An excerpted and modified version of the map is displayed in Figure 5 in the text.
Mapping transcript abundances to a metabolic model provides an opportunity to compare metabolism between plant tissues. In the model, ten CHS synthase genes in S. bicolor RTx430 are linked to the same reaction. However, different chalcone synthase genes drive the reaction expression scores in roots and leaves. In roots, the transcript abundance is highest for an isozyme on chromosome 5; in leaves, it is highest for a copy on chromosome 7.
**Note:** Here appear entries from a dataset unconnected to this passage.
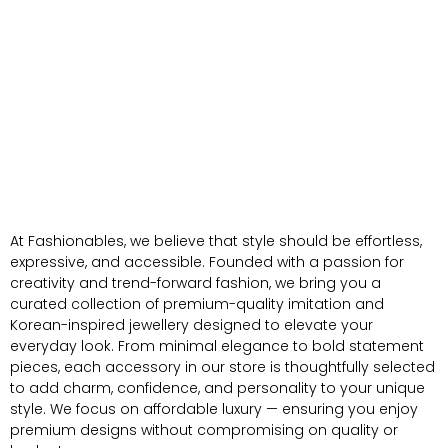
At Fashionables, we believe that style should be effortless,
expressive, and accessible. Founded with a passion for
creativity and trend-forward fashion, we bring you a
curated collection of premium-quality imitation and
Korean-inspired jewellery designed to elevate your
everyday look. From minimal elegance to bold statement
pieces, each accessory in our store is thoughtfully selected
to add charm, confidence, and personality to your unique
style. We focus on affordable luxury — ensuring you enjoy
premium designs without compromising on quality or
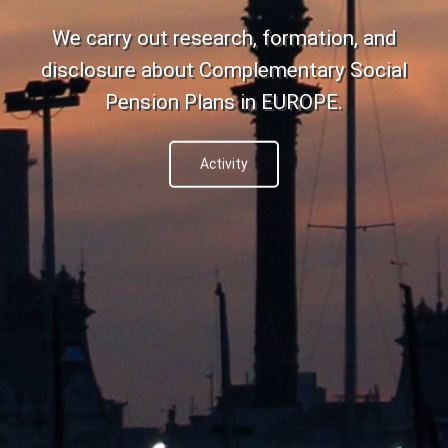
We carry out research, formation, and
disclosure about Complementary Social
Pension Plans in EUROPE.
Activity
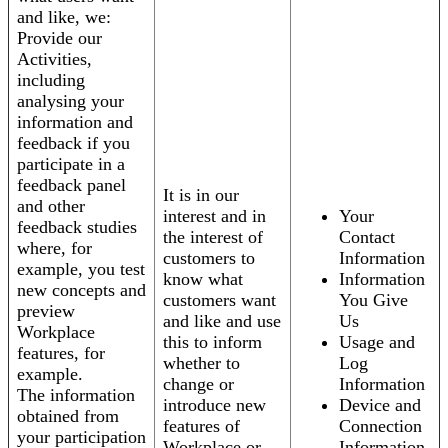
and like, we:
Provide our
Activities,
including
analysing your
information and
feedback if you
participate in a
feedback panel
It is in our
and other
interest and in
Your
feedback studies
the interest of
Contact
where, for
customers to
Information
example, you test
know what
Information
new concepts and
customers want
You Give
preview
and like and use
Us
Workplace
this to inform
Usage and
features, for
whether to
Log
example.
change or
Information
The information
introduce new
Device and
obtained from
features of
Connection
your participation
Workplace or
Information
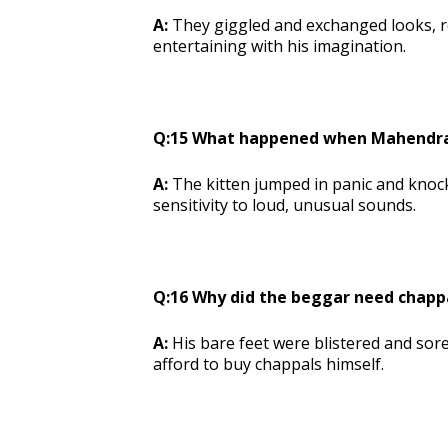
A:
They giggled and exchanged looks, r
entertaining with his imagination.
Q:15 What happened when Mahendran 
A:
The kitten jumped in panic and knock
sensitivity to loud, unusual sounds.
Q:16 Why did the beggar need chapp
A:
His bare feet were blistered and sor
afford to buy chappals himself.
In addition, the set of lignin biosynthesis reactions showing drought-altered transcription patterns differs between root and leaf samples. Leaf samples have lower transcript abundances for caffeoyl-CoA 3-O-methyltransferase (CCoAOMT) in drought than in control conditions. In contrast, roots have lower transcript abundances for ferulate 5-hydroxylase (F5H) in drought conditions, potentially pointing to different changes in the levels of lignin precursors and in lignin composition between the tissues.
The genes and metabolites linked to these reactions in the model can guide the design of hypothesis tests with targeted expression and metabolite measurements.